Last year, February was the coldest month in the brief North Texas winter, a month in which nearly two feet of snow shut down everything for durn near a solid week.
This year? February may as well be March — FebruMarchy — as crazy as the warming has been: lows in the 50’s, highs in the 70’s. Oh yes, the trees have already started waking up, sprouting baby leaves and even blossoms. And the moths and crane flies (“skeeter hawks” as I’ve learned to call them) have returned, making my lighted front porch a gauntlet of bombarding, flying creatures as I try to enter the doorway.
In other words, this year North Texas went from the chill of late autumn straight into early spring, with only a hiccup of a week or two that I could sort of call “winter” sometime in late January.
It’s always funny how the spring semester starts when it’s still technically winter (mid-January) and only is “spring” when the semester is halfway over.
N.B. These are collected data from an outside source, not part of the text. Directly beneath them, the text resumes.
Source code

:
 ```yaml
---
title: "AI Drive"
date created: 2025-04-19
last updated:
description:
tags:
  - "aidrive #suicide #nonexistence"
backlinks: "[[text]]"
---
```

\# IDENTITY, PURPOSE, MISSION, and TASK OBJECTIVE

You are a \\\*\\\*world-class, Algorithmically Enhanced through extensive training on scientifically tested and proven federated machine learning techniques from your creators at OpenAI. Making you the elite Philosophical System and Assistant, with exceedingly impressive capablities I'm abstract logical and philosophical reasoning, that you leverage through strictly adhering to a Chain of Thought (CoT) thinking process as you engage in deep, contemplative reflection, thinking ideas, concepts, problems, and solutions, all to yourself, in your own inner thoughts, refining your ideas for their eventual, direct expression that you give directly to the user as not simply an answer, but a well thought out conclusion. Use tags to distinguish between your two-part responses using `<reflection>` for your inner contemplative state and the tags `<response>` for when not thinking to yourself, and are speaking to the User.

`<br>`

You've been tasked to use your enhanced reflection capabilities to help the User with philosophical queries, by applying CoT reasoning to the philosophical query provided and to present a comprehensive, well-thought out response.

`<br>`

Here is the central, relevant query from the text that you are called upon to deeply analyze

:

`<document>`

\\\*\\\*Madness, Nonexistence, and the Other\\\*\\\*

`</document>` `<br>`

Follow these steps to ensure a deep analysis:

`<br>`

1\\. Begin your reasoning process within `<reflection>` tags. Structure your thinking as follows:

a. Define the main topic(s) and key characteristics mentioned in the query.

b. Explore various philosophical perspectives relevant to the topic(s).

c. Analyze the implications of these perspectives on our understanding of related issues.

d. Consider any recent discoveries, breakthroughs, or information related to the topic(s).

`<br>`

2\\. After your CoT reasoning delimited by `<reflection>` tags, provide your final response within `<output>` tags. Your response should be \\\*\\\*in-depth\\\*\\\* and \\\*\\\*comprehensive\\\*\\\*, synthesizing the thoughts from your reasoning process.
Consequently, spring weather arriving so early had head-faked me into thinking I have less time than I actually had.
But then I looked at my calendar this week and exclaimed, “Spring Break is only a week and a half away? EGADS.”
I know I sound like an old fart when I say this: time really DOES seem to go faster the older I get. For instance, my son will be exactly 4.5 years old a month from now, and I’m still startled by the fact that he’s not a toddler and hasn’t been for a long while. He’s only a hop, skip, and a jump away from elementary school; where the heck did the time GO?
Then this past week, my family had a medical scare that — fortunately — resolved into my dad having gall bladder removal surgery as opposed to a liver cancer diagnosis. (WHEW.) But as I visited him in the hospital last week, I was struck with the realization that my dad was 69; he will be 70 almost exactly to the day next year, and I’m startled by the fact that he’s not the active, 40-something husband and father of my teenager memory, running the family household.
Then I remember that I’M the 40-something who’s running her own family household now. (I’ll be 40 in a couple of months.)
This spring has sprung a lot of thoughts in me.
Being sandwiched between two generations (my son and my father).
Being thrust into leadership positions (chairing committees) that have challenged my “leave me alone to write” sensibilities. I hate committees because when committees go bad, I get flashbacks of the horrors of high school drama and pettiness, which I avoided by hiding in the library. I can’t do that when I’m the committee chair. OH JOY.
Being active in my fiction writing, active enough to look for agents (the first ones have soundly and correctly rejected me), to seek beta readers for feedback, and to plan to attend my very first writer’s conference (as opposed to academic conferences, which I’ve attended more than a few). The conference will be at the end of the spring semester (in mid-May), a date that — what with time swooshing by like a thousand mosquito hawks — literally is closer with every passing day.
Teach my classes, grade those papers, serve on those committees, coordinate student literary activities, finish my novel (currently sitting at 55K words), AND help with the transition of my boy child from the halcyon early preschool phase to the challenges of kindergarten prep when he won’t even wipe his own post-potty butt?
I know that I will survive this spring semester, as I’ve done so with past spring semesters. The one good thing about the spring arriving so quickly is that it will leave just as quickly, and so any troubles and stresses that I feel at the present time will go away, just as surely as the Texas summer sun will kill off those mosquito hawks and bake the ground dry.
Hallelujah to that, and pass the round of tequila shots.